Closed jianyin2016 closed 6 years ago
@jianyin2016 I had the same doubt, and this statement(below) in the paper is kind of increasing the simplicity, but also hindering the proper understanding of what exactly is a capsule unit:
1. Wij is a weight matrix between each u_i, where i belongs to (1, 32x6x6) in PrimaryCapsules and v_j, where j belongs to (1, 10).
2. Wij =[8x16] is also mentioned in the diagram.
It would be great if someone could explain this part in the context of a capsule layer and capsule units.
@rrqq hello,man.
I studied a couple of implementations these days and I found what I previously think is wrong.

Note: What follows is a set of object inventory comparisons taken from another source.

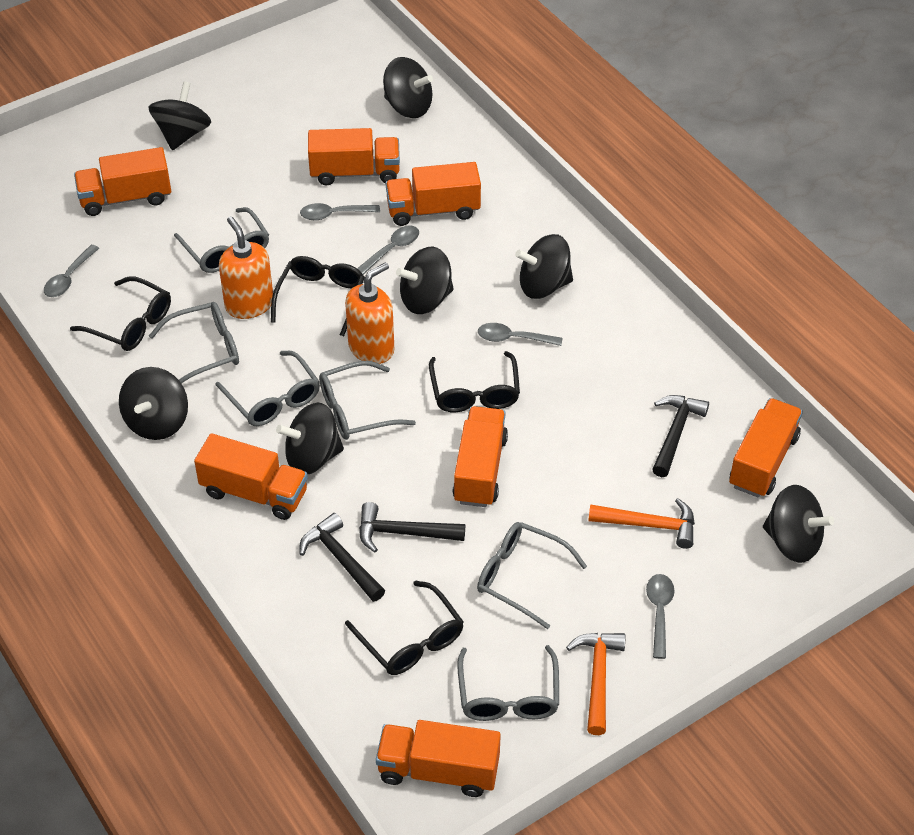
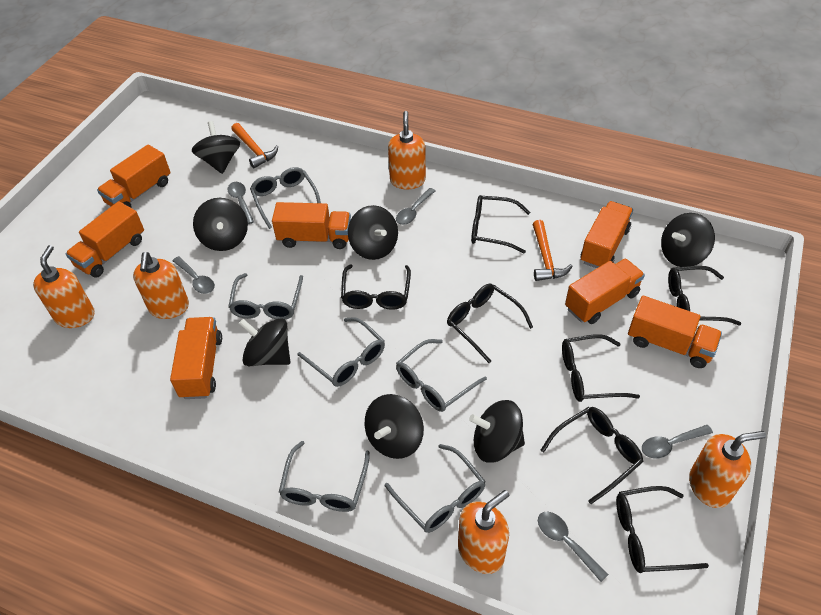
black glasses: [70,276,171,351] [271,256,365,337] [345,580,464,675] [429,351,520,412] = 4 -> [341,264,411,310] [447,284,533,363] [471,195,530,254] [541,407,643,504] [562,334,640,402] [616,486,709,573] [668,266,742,325] = 7
black hammer: [299,513,385,602] [359,502,465,552] [652,395,709,477] = 3 -> none = 0
orange soap dispenser: [219,216,273,319] [345,262,394,364] = 2 -> [33,245,95,328] [133,252,189,319] [388,111,426,189] [458,490,509,574] [689,431,766,508] = 5

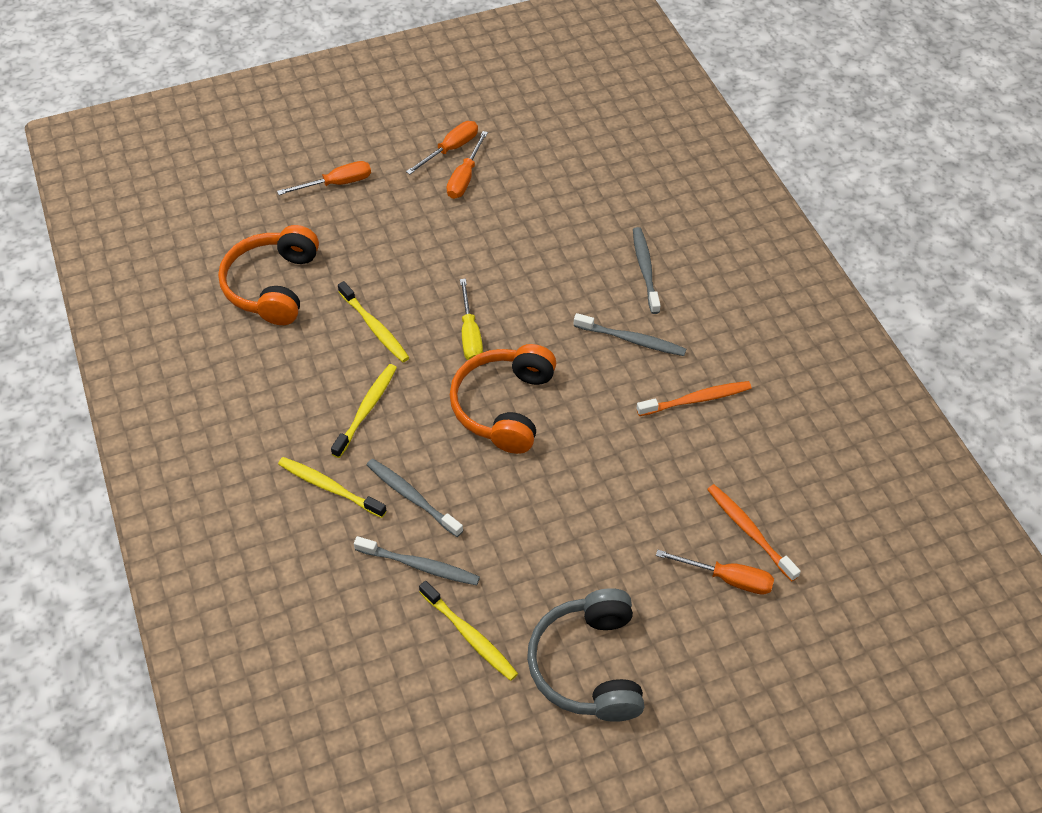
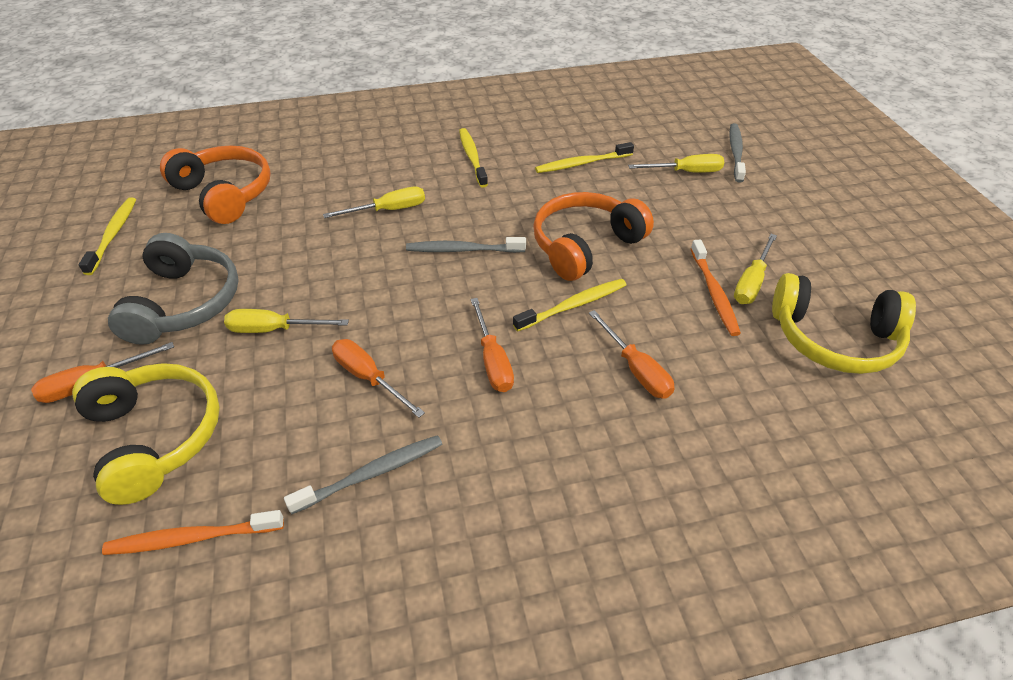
grey toothbrush: [354,536,480,585] [367,459,463,537] [574,313,686,356] [633,227,661,314] = 4 -> [284,435,443,514] [406,237,526,253] [729,123,746,182] = 3
yellow headphones: none = 0 -> [72,363,220,505] [772,273,916,374] = 2
yellow screwdriver: [460,279,483,360] = 1 -> [224,309,349,333] [323,186,425,218] [628,154,724,173] [734,234,777,304] = 4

Actually,I tend to believe the ”sharing weights“ mentioned above means each capsule in the [6,6] share a same set of filters to get the [1,8] vector,generally speaking,it is a common sense in DL what sharing weight means and it make sense.

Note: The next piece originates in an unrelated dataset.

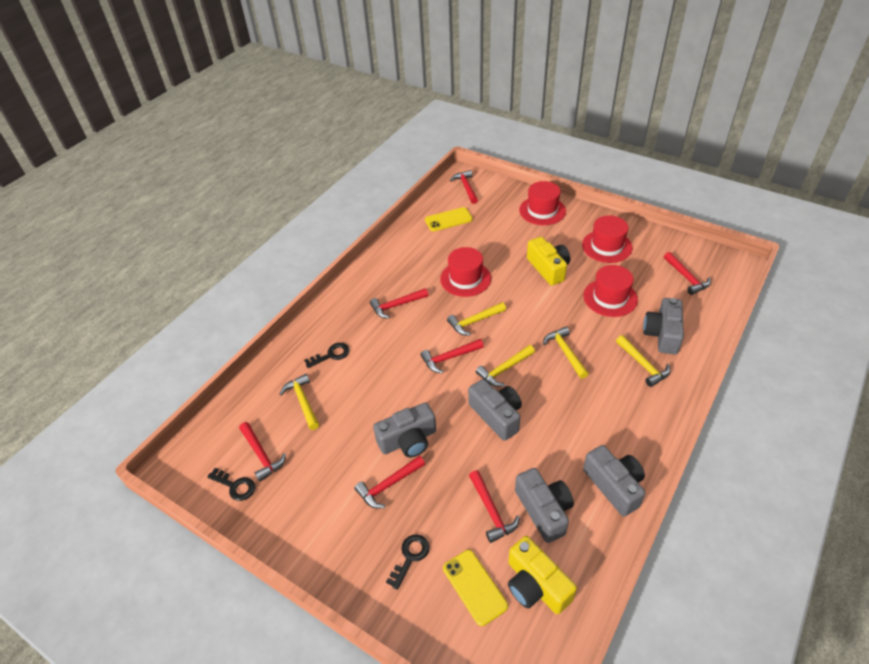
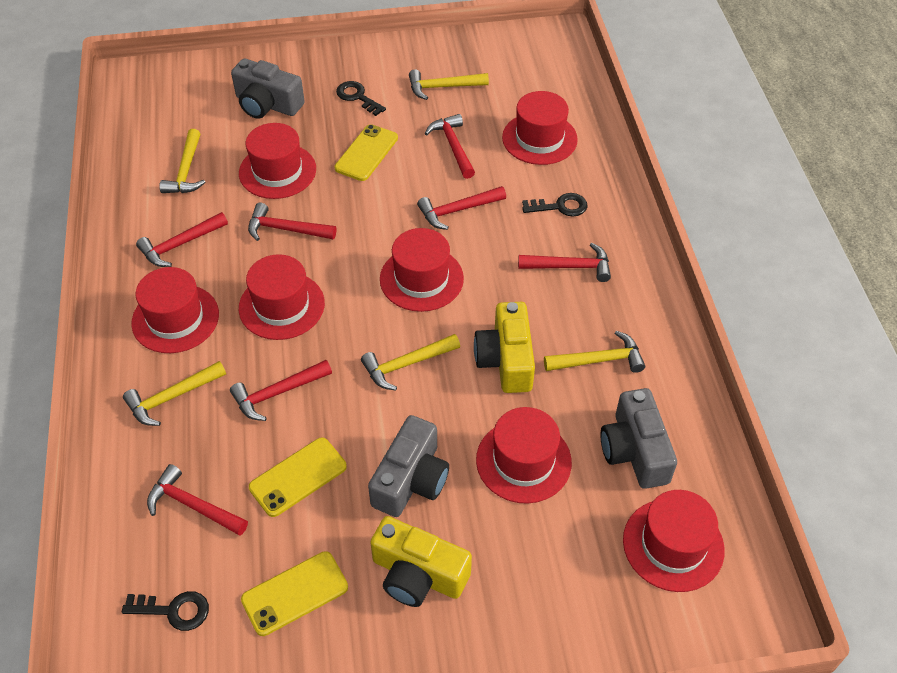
grey camera: [373,402,436,458] [468,379,522,441] [515,468,574,543] [583,445,645,517] [643,298,684,355] = 5 -> [231,59,305,119] [368,415,449,517] [600,388,677,489] = 3
red hat: [440,247,491,297] [519,181,566,225] [582,215,633,263] [583,265,638,317] = 4 -> [131,267,219,353] [239,123,316,199] [239,254,325,340] [380,228,464,312] [476,407,572,504] [502,91,578,165] [623,490,725,592] = 7
yellow phone: [425,207,473,231] [443,550,508,626] = 2 -> [241,551,348,636] [249,437,347,517] [334,124,398,181] = 3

This issue should be closed as thought I have doubts in all the implementations released because they seem to be not very sure of their implementations themselves.
Firstly.thanks for your answer on zhihu as well as the implementation on github, it helps me a lot understanding the original paper.

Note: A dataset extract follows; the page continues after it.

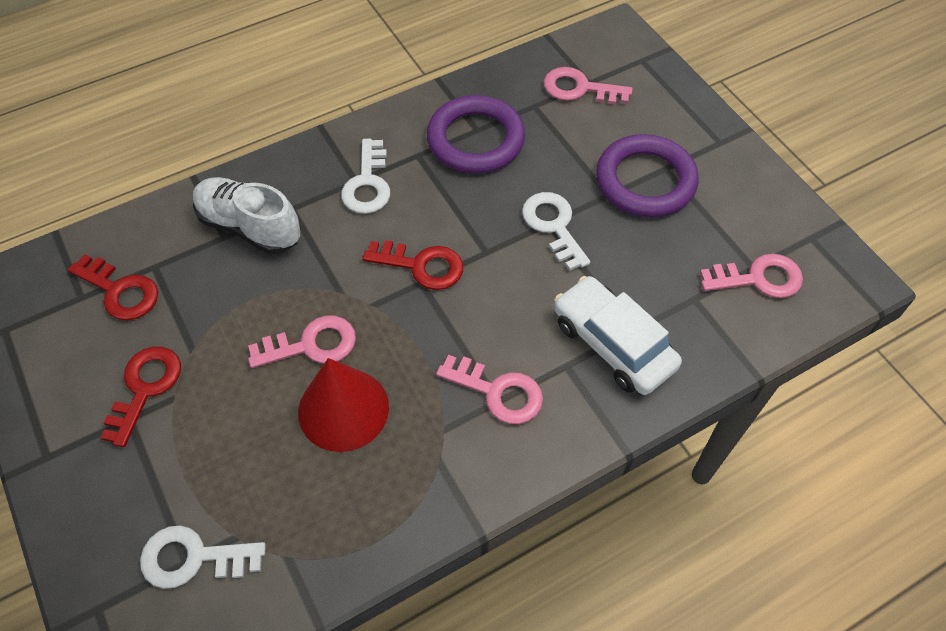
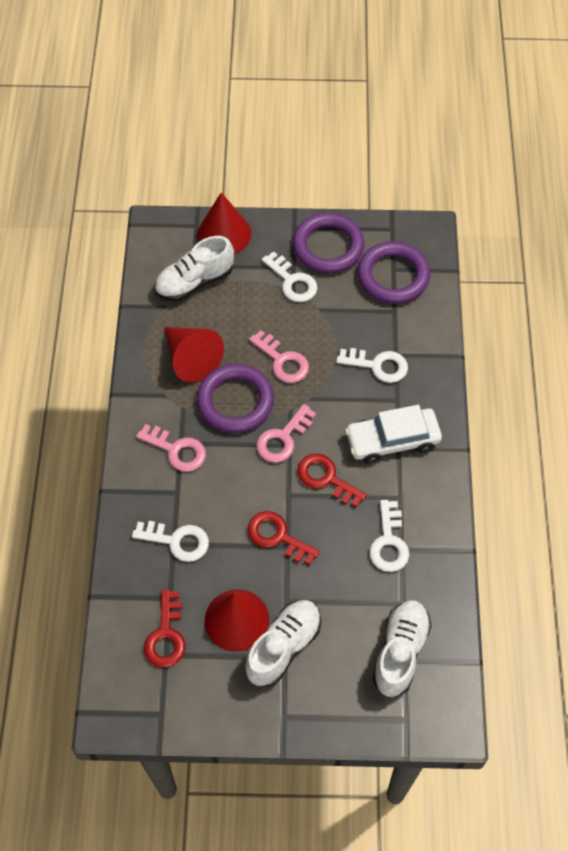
pink key: [248,316,356,368] [436,355,543,424] [544,67,633,105] [700,254,803,298] = 4 -> [136,424,206,472] [249,330,309,383] [256,404,316,463] = 3
purple ring: [427,95,525,174] [596,134,699,217] = 2 -> [197,364,274,433] [293,213,364,273] [357,242,430,304] = 3
red cone: [298,358,389,452] = 1 -> [165,327,224,382] [197,192,251,254] [205,590,269,652] = 3
white key: [140,525,266,589] [341,139,390,214] [522,192,590,271] = 3 -> [132,521,209,562] [262,251,317,302] [336,348,408,383] [369,500,409,572] = 4
white shoe: [193,177,301,254] = 1 -> [154,236,234,301] [245,600,321,687] [372,600,432,697] = 3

I would like to share my doubt about the very lines just below the figure 2 of the original paper which says "each capsule in the [6,6] grid is sharing their weights with each other".which by my understanding ,means capsule outputs(vector ui) among a [6,6] grid shares the same Wij.thus,just 32 W should be updated using adam.but in your implementation ,I can't find any codes to handle the weights sharing mechanism.
Besides,I think the shape of Wij should be [16,8] as the ui is [1,8] or [8,1] vector and obviously conflicts with the Eq 2 .although it looks like a problem without any importance,I pick it out so that i would be righted if i am wrong with understanding this paper and your implementation.